Mr Steede, who would become a great inspiration in his own right, named Stan Seymour, Ruben McCoy, and Calvin Hendrickson as artists who inspired and influenced his own maturation as an artist.
The theme of fusion is omnipresent in any discussion of the Bermudian ‘sound.’ We are a culture of fusion, and, therefore, we create works of art that reflect elements of culture that get caught in the catchment. Leroy Francis elaborates on this concept:
“I am blessed to be a Bermudian music producer. Like I said before, Bermuda is an accumulation of many cultures, so, when I am creating a track – I pull elements from many of the other cultures that surround me – blending them together. A simple example of this is: I could create a ‘boom-bap’ hip-hop drum groove, but add an afrobeat clave, and some trap hats. On top of that beat, I can add piano chords, using a soca/calypso rhythmic pattern. I can add an 808 bass that will follow the soca rhythm and progression of the piano chords, and then get a reggae artist to sing over it.”

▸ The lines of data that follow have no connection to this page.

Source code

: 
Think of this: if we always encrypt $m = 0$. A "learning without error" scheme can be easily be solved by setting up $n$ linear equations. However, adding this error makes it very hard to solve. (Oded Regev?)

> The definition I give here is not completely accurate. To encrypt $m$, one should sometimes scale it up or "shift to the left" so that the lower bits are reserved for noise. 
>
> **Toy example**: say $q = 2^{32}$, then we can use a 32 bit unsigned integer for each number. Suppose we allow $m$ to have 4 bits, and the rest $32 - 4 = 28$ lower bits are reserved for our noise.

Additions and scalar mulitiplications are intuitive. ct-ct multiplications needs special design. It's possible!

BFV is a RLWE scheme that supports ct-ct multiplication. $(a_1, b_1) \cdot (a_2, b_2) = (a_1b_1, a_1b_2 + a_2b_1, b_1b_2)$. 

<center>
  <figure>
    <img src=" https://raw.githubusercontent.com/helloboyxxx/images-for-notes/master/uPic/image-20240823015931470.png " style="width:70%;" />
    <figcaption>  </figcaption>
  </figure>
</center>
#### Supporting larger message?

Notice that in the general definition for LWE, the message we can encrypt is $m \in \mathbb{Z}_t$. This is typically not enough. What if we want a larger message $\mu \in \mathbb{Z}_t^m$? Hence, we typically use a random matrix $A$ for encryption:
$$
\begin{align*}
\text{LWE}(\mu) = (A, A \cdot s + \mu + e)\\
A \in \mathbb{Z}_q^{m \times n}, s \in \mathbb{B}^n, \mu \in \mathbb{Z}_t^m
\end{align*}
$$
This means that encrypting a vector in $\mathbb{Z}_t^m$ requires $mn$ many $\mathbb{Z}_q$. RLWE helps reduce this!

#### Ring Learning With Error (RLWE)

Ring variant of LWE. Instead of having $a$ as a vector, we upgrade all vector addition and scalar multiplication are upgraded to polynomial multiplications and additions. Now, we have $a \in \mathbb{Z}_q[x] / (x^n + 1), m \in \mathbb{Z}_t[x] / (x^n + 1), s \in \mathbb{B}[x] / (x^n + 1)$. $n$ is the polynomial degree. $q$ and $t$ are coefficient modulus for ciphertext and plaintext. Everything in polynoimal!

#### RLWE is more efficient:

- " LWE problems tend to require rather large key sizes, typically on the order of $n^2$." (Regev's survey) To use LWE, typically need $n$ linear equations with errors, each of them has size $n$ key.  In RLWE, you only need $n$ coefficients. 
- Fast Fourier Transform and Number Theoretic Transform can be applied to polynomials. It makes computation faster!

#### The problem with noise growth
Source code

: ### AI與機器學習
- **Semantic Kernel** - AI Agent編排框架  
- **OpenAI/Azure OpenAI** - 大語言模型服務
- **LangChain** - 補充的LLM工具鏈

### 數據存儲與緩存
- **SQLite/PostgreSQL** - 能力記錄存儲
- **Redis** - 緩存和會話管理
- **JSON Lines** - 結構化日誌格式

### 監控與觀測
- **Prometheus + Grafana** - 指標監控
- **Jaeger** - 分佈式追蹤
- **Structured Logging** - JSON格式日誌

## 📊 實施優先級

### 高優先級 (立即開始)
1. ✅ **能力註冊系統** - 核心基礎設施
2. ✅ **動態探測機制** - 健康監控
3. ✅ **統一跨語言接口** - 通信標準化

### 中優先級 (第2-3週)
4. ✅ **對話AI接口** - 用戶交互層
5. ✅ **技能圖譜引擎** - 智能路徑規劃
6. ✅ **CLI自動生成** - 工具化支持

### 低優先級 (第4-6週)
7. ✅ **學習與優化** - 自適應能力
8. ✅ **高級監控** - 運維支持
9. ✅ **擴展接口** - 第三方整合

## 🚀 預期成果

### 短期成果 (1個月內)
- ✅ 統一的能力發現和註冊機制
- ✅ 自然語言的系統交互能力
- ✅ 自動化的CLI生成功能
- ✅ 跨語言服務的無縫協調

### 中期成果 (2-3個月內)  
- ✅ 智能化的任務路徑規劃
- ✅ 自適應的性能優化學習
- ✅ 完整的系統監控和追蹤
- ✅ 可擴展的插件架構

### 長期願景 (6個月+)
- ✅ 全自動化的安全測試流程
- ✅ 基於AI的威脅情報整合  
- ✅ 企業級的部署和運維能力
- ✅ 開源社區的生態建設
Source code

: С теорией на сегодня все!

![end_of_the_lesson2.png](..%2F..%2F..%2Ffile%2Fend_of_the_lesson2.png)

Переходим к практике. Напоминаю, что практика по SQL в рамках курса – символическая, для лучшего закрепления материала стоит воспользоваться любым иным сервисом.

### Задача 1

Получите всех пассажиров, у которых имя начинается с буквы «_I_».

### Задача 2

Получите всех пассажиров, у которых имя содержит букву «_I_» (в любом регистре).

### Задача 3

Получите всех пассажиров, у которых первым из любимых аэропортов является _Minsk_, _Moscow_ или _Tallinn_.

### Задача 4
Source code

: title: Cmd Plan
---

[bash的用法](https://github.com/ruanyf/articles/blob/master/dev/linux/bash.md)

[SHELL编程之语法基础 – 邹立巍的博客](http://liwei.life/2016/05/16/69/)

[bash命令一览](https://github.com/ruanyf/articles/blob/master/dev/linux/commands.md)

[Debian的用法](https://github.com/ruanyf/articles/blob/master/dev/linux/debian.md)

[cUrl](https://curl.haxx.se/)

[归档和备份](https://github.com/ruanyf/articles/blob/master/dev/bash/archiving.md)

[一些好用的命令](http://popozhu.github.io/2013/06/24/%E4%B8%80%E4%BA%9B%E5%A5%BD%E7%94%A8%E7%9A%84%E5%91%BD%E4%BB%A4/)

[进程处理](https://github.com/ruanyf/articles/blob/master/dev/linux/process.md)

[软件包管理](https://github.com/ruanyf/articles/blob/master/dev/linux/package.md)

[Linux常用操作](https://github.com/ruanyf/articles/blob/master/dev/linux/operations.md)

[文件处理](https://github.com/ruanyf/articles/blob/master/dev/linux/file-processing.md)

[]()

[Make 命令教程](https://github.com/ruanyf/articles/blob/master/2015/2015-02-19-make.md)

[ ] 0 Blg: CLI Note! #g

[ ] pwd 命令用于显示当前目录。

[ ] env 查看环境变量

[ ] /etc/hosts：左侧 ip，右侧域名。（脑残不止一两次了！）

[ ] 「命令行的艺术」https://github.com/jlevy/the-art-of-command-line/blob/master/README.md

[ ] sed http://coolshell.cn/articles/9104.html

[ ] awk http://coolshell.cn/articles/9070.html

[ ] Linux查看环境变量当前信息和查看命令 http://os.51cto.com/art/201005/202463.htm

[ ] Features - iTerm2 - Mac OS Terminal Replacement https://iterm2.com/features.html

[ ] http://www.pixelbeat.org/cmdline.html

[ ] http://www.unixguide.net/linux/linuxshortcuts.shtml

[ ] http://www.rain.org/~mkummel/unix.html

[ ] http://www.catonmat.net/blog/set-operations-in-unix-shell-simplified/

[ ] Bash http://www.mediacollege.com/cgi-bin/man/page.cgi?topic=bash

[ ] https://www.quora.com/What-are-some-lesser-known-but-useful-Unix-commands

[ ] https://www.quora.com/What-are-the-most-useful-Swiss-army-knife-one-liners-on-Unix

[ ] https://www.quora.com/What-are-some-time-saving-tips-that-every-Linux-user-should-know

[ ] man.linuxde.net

Thus, the creation of the music itself becomes the Bermudian part; as Ms Barnum described earlier. This idea of creation being intrinsic to the development of a Bermudian ‘sound’ speaks to the importance of collaboration between Bermudian artists. Mr Francis has worked with many local artists, but chose to pay tribute to one of his more frequent collaborators:
“One artist that comes to mind, who inspires me to create unique Bermudian music, is musician/music producer Derek G. We perform together in the band DIA. We are both producers, musicians and creatives; so, whether we are on stage performing alongside drummer Scarlet Thomas, or in the studio working with artists, we collaborate very well.
“We both understand that, though Bermudians have limited space, there are no limitations. We both have the same mindset; which continually strives for that unique Bermudian sound.”